To avoid such Portian impostures, which, besides masking brutality (Shylock, it will be recalled, is viciously dispossessed by the court’s judgment), merely reboot the cycle of credit and bust by reinstituting its founding lie, we would urge the president to abandon his unconvincing Christian faith and embrace instead the doctrine of necronautical materialism expounded by the INS in numerous platforms and on numerous occasions.

 

3. Joyce’s Pawnography

 

There is an anti-monetary tradition in philosophy that extends from Aristotle’s Politics to Rousseau, Hegel, and Marx, wherein money is the principle of corruption of all social relations (an ideal communist society would be one purged of money altogether). Yet there is an opposing tradition, culminating in the thought of Levinas and Derrida, in which money operates, to quote the Bard again, not simply as “Thou common whore of mankind” but also as “Thou visible god,/That solder’st close impossibilities./And mak’st them kiss”—that is, as both ontological and ethical enabler. The INS celebrates this second view and finds its supreme literary expression in Finnegans Wake, which we would urge the president and his aides to keep by their bedsides at all times. Not only is Joyce’s masterpiece suffused with monetary language (“shelenks,” “haypennies” and “dogmarks,” “sylvan coyne” and “ghinees”); it is also mired in the rhetoric of debt: of pawnshops, unpaid loans, “wallstrait” crashes, and what Joyce, theo-neologizing, calls “deblinity.”

 

The most debt-ridden of the Wake’s characters is Shem, who “lives off loans.” Shem is both an artist and a forger. Perusing other writers’ work, he decides to

 

study with stolen fruit how cutely to copy all their various styles of signature so as one day to utter an epical forged cheque on the public for his own private profit

 

—the “cheque” in question being the text itself, the “profit” that ensues being self-evident (Joyce’s work, the most celebrated in the history of prose, not only sells decades after his death but also inspires other writers to write, criticsto publish, teachers to teach, and so on). For Joyce, then, the creative act—an act of forgery—translates the negative space of debt into positive, “epic” productivity, returning us to credit.

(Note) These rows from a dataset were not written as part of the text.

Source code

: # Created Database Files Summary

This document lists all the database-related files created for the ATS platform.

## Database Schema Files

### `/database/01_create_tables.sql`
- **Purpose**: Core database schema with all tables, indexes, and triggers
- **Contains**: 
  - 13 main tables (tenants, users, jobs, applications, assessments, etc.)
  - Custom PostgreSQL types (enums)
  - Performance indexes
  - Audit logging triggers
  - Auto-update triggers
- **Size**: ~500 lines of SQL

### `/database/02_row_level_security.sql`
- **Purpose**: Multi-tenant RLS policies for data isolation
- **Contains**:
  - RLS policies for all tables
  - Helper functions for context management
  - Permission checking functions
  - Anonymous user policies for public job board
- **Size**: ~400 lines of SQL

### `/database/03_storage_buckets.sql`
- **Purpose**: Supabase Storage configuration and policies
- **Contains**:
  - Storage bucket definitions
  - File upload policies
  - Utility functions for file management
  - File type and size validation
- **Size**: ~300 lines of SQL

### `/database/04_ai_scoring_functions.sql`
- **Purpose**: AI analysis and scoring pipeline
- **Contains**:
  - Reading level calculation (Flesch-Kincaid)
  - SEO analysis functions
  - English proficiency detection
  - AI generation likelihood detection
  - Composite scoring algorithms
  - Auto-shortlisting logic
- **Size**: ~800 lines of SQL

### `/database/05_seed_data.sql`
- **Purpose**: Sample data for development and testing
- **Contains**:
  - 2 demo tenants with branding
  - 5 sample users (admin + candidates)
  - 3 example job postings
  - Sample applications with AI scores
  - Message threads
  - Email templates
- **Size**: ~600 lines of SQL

The implication for the president is simple: far from cracking down on counterfeit currency, he should encourage its circulation, since it gives the economy the creative fillip it so badly needs.

 

4. Recessional Epiphany

 

In Faulkner’s As I Lay Dying, in the middle of her stunning monologue about negative space

and negational language, Addie Bundren, a dark emissary of pure negativity, of death itself,

uses the word “recessional.” Faulkner’s obtuse—indeed, jarring—use of the term here

sends a diligent reader to the dictionary, which defines “recessional” as

 

Of or belonging to the recession or retirement of the clergy and choir from the chancel to the vestry at the close of a service; belonging to a recess (e.g., of Parliament).

 

“Recess,” in its turn, is given as

 

The act of retiring, withdrawing, or departing; a period of cessation.

 

  

Recession, then, is temporal and spatial: an interval at once legislative and sacred; an end that guarantees a new beginning. These meanings are doubly significant in relation to the overall structure of Faulkner’s novel, which sees every action come around again, all life’s cycles repeating around Addie as she slips away, recedes. Between each cycle, at the heart of a dead woman’s silent speech, recession intercedes, a death between each life. Read allegorically, recession, like a sacristy or harem, is the intimate space at the heart of all economics, its muted truth. Celebrate it as you would the revelation of godhead itself.